A major limitation of the current study is that data were lacking to provide estimates of effects on insulin sensitivity by gold-standard techniques or on insulin or glucose metabolism after a meal challenge, which may be more informative for metabolic status and predicting diabetes risk. Also, the evidence was considered indirect according to the GRADE approach, as a majority of the individual studies were not primarily designed to investigate effects on fasting glucose, insulin, and HOMA-IR. And, most individual studies did not report statistically significant effects on these endpoints. Also, the relatively low number of studies limits the validity and interpretation of our subgroup analyses. The strength of our analysis is that it included only high-quality randomised controlled feeding trials, in participants with stable physical activity, body weight and medication use throughout the trials. The confidence in the effects estimate according to the GRADE approach was moderate (3 out of 4 stars), and our findings are consistent with earlier meta-analyses of RCTs and observational studies.

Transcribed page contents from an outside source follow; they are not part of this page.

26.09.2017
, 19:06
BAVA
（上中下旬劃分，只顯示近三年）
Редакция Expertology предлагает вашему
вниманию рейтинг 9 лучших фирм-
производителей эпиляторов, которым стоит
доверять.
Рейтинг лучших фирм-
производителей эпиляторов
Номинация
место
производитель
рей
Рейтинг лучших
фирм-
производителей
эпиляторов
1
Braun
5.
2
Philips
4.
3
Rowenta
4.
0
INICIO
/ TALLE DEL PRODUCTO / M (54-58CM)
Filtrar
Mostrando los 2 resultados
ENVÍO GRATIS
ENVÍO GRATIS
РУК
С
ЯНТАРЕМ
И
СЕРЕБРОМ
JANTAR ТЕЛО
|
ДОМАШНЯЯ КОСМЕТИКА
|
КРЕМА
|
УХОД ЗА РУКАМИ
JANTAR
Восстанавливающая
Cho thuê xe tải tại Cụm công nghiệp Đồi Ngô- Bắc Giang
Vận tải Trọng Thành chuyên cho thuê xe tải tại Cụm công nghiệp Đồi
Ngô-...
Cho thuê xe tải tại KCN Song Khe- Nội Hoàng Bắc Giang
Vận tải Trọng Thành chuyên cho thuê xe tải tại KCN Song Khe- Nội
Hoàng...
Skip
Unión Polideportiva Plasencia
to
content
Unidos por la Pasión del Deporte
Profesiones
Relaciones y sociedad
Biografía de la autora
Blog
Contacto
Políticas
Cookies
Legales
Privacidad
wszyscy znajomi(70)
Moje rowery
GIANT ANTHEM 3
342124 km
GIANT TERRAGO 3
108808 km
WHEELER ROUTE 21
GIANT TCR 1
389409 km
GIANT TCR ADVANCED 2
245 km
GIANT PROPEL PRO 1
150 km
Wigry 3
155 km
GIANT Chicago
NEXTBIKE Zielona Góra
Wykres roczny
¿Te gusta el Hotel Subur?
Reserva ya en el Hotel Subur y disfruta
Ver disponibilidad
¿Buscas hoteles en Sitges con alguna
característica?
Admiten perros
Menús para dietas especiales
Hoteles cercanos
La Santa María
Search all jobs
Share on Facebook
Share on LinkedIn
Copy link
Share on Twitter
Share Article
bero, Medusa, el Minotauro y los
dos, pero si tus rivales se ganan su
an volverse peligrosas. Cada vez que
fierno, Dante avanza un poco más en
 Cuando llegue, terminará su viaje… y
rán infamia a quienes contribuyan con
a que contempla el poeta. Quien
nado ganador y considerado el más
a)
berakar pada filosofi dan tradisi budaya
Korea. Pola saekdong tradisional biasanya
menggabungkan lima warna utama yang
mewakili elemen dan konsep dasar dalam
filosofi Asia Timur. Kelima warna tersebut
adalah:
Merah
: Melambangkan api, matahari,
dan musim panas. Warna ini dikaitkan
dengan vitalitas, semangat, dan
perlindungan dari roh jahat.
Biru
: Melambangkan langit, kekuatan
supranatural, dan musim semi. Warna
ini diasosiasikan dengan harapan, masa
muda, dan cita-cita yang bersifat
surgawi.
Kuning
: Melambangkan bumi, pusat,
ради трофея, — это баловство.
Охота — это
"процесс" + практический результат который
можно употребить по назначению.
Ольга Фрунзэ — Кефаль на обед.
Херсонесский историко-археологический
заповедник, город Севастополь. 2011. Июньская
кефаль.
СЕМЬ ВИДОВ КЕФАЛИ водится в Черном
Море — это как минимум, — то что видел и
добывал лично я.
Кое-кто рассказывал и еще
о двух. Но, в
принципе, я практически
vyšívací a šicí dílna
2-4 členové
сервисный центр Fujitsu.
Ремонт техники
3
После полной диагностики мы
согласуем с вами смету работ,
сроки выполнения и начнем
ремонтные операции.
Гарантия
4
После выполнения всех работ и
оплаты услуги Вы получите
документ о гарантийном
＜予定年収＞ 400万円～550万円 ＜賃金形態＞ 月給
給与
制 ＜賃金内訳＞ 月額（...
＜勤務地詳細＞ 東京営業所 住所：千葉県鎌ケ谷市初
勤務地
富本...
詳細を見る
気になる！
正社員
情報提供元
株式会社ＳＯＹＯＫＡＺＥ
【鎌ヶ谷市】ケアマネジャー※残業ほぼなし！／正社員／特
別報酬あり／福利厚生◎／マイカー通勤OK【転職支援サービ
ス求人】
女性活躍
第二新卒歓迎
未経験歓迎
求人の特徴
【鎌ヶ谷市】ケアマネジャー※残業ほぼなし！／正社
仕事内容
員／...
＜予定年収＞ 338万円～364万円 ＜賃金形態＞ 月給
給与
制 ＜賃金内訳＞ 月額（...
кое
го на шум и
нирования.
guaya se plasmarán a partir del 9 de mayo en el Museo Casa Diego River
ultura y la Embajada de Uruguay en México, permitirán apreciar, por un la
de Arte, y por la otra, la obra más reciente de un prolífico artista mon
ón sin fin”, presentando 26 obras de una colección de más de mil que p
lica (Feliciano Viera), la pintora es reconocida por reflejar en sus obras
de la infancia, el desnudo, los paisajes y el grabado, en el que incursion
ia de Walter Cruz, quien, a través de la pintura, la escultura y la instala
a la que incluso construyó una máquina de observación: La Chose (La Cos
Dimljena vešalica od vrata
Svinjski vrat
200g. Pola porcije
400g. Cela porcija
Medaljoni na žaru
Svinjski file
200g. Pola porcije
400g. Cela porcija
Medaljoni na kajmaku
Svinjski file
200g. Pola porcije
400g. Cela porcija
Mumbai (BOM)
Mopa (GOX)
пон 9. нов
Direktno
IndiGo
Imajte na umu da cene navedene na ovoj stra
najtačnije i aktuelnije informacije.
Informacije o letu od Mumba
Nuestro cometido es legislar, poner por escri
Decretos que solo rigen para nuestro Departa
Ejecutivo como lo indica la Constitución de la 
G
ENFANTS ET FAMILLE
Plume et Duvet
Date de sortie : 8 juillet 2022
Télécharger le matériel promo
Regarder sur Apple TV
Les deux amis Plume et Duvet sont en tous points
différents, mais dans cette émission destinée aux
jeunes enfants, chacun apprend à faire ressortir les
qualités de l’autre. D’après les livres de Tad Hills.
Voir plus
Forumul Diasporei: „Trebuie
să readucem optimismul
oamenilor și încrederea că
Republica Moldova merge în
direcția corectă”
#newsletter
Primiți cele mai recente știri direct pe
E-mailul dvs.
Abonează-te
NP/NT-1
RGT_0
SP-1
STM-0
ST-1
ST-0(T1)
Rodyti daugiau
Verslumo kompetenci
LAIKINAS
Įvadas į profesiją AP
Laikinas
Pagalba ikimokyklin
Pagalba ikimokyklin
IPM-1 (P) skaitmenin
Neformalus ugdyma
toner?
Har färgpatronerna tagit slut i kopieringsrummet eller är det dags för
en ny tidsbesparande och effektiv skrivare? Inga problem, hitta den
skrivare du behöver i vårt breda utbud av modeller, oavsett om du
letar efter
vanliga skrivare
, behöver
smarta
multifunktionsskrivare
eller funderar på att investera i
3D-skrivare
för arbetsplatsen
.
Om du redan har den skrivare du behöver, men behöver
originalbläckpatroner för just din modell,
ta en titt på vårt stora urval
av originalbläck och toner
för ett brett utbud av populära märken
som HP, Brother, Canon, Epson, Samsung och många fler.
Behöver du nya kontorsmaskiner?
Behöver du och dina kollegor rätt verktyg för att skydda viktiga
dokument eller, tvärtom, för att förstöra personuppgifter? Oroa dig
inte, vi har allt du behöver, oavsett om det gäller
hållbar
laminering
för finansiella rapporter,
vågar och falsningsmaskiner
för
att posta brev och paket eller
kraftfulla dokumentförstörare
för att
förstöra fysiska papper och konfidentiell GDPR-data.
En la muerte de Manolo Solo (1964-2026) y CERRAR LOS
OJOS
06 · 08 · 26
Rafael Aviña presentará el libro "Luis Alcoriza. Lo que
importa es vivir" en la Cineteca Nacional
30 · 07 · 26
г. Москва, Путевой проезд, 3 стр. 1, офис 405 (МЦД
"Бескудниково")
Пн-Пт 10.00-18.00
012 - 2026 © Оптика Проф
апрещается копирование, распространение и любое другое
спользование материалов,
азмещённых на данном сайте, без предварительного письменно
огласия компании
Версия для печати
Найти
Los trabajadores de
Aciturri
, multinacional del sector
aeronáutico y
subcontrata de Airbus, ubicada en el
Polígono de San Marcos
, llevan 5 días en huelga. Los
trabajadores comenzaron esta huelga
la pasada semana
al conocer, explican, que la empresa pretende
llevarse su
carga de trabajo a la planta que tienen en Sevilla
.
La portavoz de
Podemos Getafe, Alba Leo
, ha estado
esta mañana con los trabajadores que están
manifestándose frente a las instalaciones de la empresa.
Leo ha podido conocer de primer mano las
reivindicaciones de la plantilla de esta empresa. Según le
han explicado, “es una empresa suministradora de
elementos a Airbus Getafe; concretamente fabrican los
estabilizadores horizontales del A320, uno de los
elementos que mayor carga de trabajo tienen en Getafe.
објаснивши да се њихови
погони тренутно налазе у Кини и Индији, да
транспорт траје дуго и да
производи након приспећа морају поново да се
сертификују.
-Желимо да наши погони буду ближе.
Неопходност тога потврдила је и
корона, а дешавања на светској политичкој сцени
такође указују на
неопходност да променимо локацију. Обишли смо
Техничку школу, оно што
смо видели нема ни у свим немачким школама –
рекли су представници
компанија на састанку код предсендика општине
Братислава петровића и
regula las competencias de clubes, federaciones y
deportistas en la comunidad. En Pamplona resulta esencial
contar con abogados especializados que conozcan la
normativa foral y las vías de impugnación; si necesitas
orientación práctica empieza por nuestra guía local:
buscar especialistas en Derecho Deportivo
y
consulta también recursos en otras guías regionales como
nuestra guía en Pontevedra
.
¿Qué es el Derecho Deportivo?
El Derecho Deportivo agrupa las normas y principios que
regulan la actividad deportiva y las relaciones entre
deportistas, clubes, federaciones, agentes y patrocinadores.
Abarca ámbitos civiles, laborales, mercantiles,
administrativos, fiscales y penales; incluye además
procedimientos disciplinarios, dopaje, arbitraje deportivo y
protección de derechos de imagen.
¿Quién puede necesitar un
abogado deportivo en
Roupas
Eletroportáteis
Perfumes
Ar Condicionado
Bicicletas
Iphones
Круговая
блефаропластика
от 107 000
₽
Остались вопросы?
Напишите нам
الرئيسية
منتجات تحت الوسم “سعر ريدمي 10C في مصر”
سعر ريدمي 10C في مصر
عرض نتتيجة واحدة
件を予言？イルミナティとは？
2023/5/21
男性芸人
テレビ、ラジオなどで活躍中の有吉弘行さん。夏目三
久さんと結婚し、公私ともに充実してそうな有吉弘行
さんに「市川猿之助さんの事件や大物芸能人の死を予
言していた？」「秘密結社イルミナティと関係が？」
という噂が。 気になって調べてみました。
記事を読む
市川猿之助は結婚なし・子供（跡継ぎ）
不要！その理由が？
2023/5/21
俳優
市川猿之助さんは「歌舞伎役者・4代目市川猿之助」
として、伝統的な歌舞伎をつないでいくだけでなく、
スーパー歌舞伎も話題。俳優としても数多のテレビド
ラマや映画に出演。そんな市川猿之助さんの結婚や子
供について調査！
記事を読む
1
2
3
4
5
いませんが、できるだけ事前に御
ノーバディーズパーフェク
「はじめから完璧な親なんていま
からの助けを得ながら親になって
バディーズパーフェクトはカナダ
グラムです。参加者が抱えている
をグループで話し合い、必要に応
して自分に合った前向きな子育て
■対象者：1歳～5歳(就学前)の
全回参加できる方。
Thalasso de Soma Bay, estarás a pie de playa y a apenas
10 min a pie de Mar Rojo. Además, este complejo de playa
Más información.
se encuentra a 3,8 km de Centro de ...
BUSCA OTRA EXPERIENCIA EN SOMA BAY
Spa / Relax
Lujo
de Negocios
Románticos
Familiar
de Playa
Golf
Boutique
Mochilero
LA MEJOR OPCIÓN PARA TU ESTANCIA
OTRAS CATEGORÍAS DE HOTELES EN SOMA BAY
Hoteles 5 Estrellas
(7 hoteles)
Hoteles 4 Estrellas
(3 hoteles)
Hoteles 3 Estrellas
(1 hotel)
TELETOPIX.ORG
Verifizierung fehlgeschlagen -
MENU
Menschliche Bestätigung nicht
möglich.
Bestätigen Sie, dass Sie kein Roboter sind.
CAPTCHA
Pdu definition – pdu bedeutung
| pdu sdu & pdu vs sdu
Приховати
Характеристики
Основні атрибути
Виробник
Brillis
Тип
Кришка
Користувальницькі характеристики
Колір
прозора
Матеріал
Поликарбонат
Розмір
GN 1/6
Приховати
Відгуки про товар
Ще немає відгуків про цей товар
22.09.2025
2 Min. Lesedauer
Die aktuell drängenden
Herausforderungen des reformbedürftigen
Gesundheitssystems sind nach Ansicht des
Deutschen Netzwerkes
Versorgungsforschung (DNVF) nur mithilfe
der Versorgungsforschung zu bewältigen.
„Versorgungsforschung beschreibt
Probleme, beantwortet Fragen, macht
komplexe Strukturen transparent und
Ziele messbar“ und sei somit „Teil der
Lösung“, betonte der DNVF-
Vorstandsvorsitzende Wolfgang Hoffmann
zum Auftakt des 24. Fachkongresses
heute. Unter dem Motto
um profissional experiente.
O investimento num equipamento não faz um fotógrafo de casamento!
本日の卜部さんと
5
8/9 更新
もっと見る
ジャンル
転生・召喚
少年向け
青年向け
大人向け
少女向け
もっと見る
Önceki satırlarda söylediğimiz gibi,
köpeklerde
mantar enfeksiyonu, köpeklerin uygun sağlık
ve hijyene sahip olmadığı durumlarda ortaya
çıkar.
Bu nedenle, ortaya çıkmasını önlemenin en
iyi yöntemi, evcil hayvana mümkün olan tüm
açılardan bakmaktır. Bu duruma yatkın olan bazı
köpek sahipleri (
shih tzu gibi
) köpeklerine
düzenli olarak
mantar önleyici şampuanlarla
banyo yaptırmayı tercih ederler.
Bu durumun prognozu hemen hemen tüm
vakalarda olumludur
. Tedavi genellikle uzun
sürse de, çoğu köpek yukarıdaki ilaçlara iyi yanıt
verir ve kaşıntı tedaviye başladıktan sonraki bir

The effects observed in this analysis are modest, but may be relevant from a public health perspective, in particular for reducing the risk of developing diabetes on population scale. Differences in fasting glucose of 0.5 mmol/L (~5 times higher than found in the trials with higher PUFA intake in our meta-analysis) are associated with a 10% increased risk of coronary heart disease35 and a two to threefold increased risk of type 2 diabetes.36 37 Fasting insulin and HOMA-IR are related to diabetes risk, per 0.5 unit difference in HOMA-IR (~4 times the current observations), risk for diabetes increases with 20%–80%.36 38

In conclusion, this meta-analysis of randomised controlled trials on increasing intake of plant-derived PUFA indicated that PUFA as an isocaloric replacement for SFA or carbohydrates probably reduces fasting insulin and HOMA-IR in populations without diabetes. Sufficiently powered studies should further establish effects of PUFA on insulin sensitivity, also in populations with diabetes.